§ **Provided text**
━━━━━━━━━━━━━━━━━━━━

4.6. Model Robustness Experiment
To validate the robustness of the proposed algorithm under severe uncertainty and explore its applicability boundaries, we conducted additional experiments with enhanced stochasticity. Note that MADDPG is excluded from this analysis as it failed to converge even in the baseline scenario (
Section 4.5); evaluating it in this more complex environment would yield no additional analytical value. We introduced the following three major environmental stressors:
Co-channel Interference: Switching from OFDMA to a full frequency reuse scheme, where all UAVs share the entire spectrum, thereby introducing strong inter- UAV interference.
Heterogeneous Bandwidth: Replacing the equal bandwidth division with an inverse-distance-weighted allocation scheme (an edge-user protection strategy) to simulate uneven resource distribution.
Energy Consumption Noise: Adding Gaussian perturbations to the energy consumption model to mimic unmodeled external disturbances (e.g., wind gusts).
As illustrated in
Figure 12, despite the increased environmental uncertainty, both MAPPO and MAPPO-DC successfully converged, demonstrating inherent robustness. The converged system throughput is lower compared to the interference-free scenario (
Section 4.5). From the user’s perspective, although full frequency reuse increases the available bandwidth per user, the SINR degrades significantly due to severe co-channel interference. This is particularly detrimental to users at the cluster edges, who suffer from high interference power from neighboring UAVs, leading to a net reduction in TP and PF.
A critical observation from the crash curves (comparing
Figure 10 and
Figure 12) is that with energy noise, the number of episodes required for crash zeroing increased by approximately 15 k. This indicates the model needs more time to learn a “safety margin”—effectively reserving extra battery to buffer against
noise fluctuations. Comparing this to the MAPPO-DC-T+Convex-P scheme (
Section 4.4) reveals a key insight: In this experiment, the noise follows a statistical distribution, which the critic network can approximate, allowing the actor to learn a robust margin. In contrast, the convex optimizer in
Section 4.4 behaves as a non-stationary or adversarial “black box”—slight position changes cause drastic, non-linear jumps in power consumption. This structural unpredictability is harder to adapt to than statistical noise, explaining why the hybrid convex scheme failed to eliminate crashes completely, whereas the end-to-end MAPPO-DC succeeded here.
The trends for MASAC and IPPO remain consistent with
Section 4.5. MASAC exhibits instability (overfitting then local optima), and IPPO sacrifices safety (high crashes) for short-term reward gains.
In this strongly coupled scenario, MAPPO and MAPPO-DC achieved similar converged performance (MAPPO-DC: TP ≈ 23.80 Mbps, PF ≈ 357.61; MAPPO: TP ≈ 23.98 Mbps, PF ≈ 356.34). This similarity arises because both algorithms utilize global states for value estimation, enabling global coordination. However, MAPPO-DC achieved crash zeroing significantly faster than MAPPO. This confirms that even under strong coupling, the decoupled critic architecture provides clearer credit assignment for individual safety constraints, accelerating the learning of safe flight policies.

━━━━━━━━━━━━━━━━━━━━

(Stored data entries)
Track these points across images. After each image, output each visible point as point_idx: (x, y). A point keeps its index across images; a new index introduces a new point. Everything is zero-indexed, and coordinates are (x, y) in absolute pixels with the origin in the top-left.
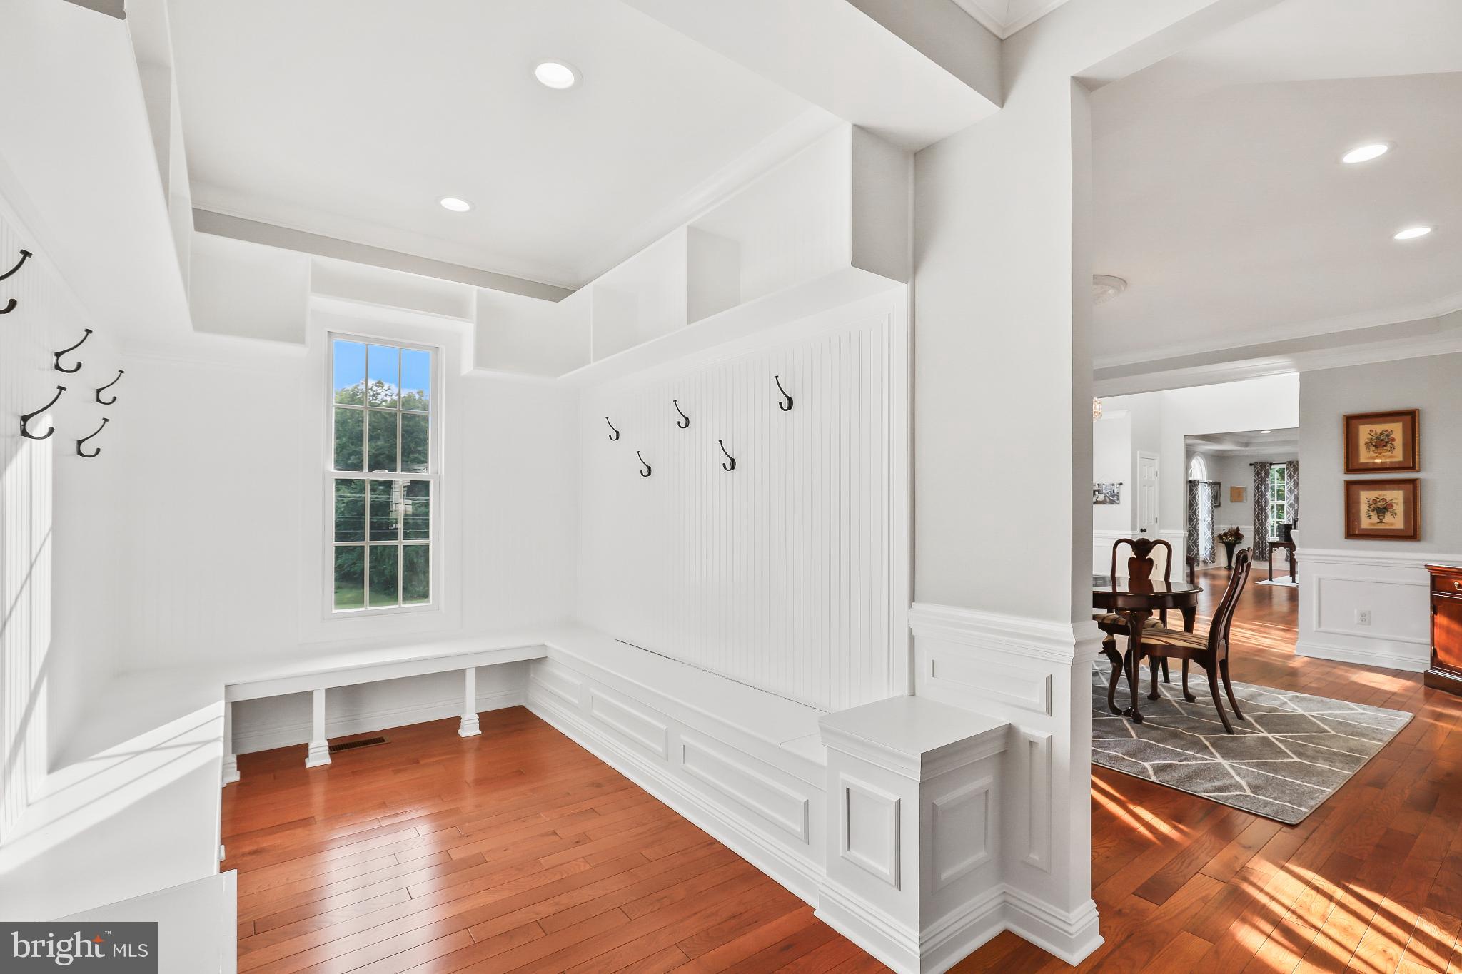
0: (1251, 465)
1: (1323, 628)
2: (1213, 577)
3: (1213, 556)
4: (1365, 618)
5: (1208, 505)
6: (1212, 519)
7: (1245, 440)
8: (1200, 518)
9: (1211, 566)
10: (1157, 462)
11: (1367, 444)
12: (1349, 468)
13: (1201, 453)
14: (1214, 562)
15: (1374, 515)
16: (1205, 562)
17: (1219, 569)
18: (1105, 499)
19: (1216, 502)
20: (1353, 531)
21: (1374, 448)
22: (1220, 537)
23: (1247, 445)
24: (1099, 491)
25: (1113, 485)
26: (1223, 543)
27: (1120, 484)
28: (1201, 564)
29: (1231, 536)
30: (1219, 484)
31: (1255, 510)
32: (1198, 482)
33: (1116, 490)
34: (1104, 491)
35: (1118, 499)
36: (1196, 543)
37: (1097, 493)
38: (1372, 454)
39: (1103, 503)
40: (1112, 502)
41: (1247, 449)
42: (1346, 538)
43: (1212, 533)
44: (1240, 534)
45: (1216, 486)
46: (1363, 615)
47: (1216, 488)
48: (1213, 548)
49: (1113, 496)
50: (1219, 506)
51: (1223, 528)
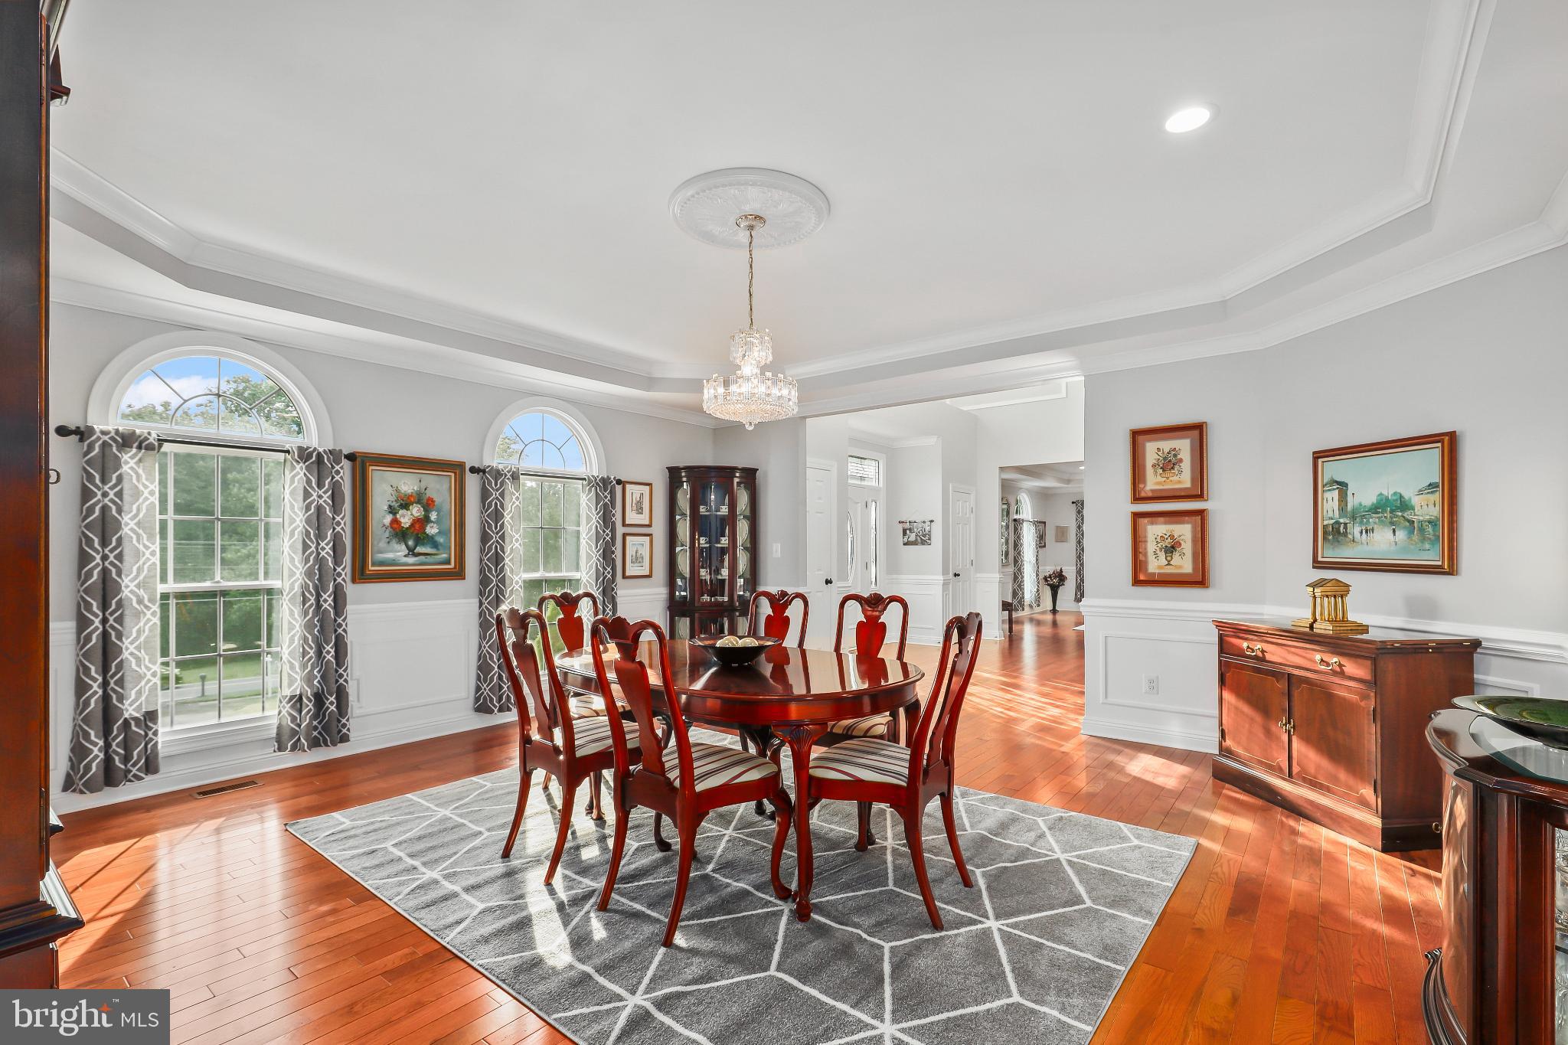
0: (1073, 503)
1: (1110, 700)
2: (1038, 623)
3: (1038, 600)
4: (1153, 685)
5: (1033, 545)
6: (1037, 560)
7: (1066, 477)
8: (1025, 559)
9: (1037, 610)
10: (972, 497)
11: (1154, 466)
12: (1137, 498)
13: (1027, 489)
14: (1039, 605)
15: (1162, 555)
16: (1031, 606)
17: (1044, 613)
18: (916, 540)
19: (1041, 542)
20: (1141, 578)
21: (1161, 471)
22: (1045, 579)
23: (1068, 481)
24: (910, 530)
25: (924, 522)
26: (1048, 585)
27: (932, 521)
28: (1027, 608)
29: (1055, 577)
30: (1045, 523)
31: (1077, 550)
32: (1023, 520)
33: (927, 529)
34: (915, 530)
35: (929, 539)
36: (1021, 586)
37: (908, 532)
38: (1160, 479)
39: (914, 543)
40: (923, 543)
41: (1070, 486)
42: (1133, 585)
43: (1037, 575)
44: (1063, 576)
45: (1040, 524)
46: (1151, 682)
47: (1041, 527)
48: (1038, 590)
49: (924, 536)
50: (1045, 546)
51: (1049, 569)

━━━━━━━━━━━━━━━━━━━━

§ **Check your understanding**
(A) Decide whether each statement agrees with the robustness experiment text, answering yes or no and quoting the deciding words of the text. (i) MADDPG was evaluated in the robustness experiment. (ii) With energy noise, the episodes needed for crash zeroing rose by about 15 k. (iii) MAPPO-DC reached crash zeroing faster than MAPPO.
(B) Reproduce the records verbatim, everything from the start of the records down to the line containing "32: (1198, 482)", with both ends included. Omit the picture from your copy.

§ **Responses per task**
(A)
(i) No: "MADDPG is excluded from this analysis as it failed to converge even in the baseline scenario"
(ii) Yes: "with energy noise, the number of episodes required for crash zeroing increased by approximately 15 k"
(iii) Yes: "MAPPO-DC achieved crash zeroing significantly faster than MAPPO"

(B)
Track these points across images. After each image, output each visible point as point_idx: (x, y). A point keeps its index across images; a new index introduces a new point. Everything is zero-indexed, and coordinates are (x, y) in absolute pixels with the origin in the top-left.
0: (1251, 465)
1: (1323, 628)
2: (1213, 577)
3: (1213, 556)
4: (1365, 618)
5: (1208, 505)
6: (1212, 519)
7: (1245, 440)
8: (1200, 518)
9: (1211, 566)
10: (1157, 462)
11: (1367, 444)
12: (1349, 468)
13: (1201, 453)
14: (1214, 562)
15: (1374, 515)
16: (1205, 562)
17: (1219, 569)
18: (1105, 499)
19: (1216, 502)
20: (1353, 531)
21: (1374, 448)
22: (1220, 537)
23: (1247, 445)
24: (1099, 491)
25: (1113, 485)
26: (1223, 543)
27: (1120, 484)
28: (1201, 564)
29: (1231, 536)
30: (1219, 484)
31: (1255, 510)
32: (1198, 482)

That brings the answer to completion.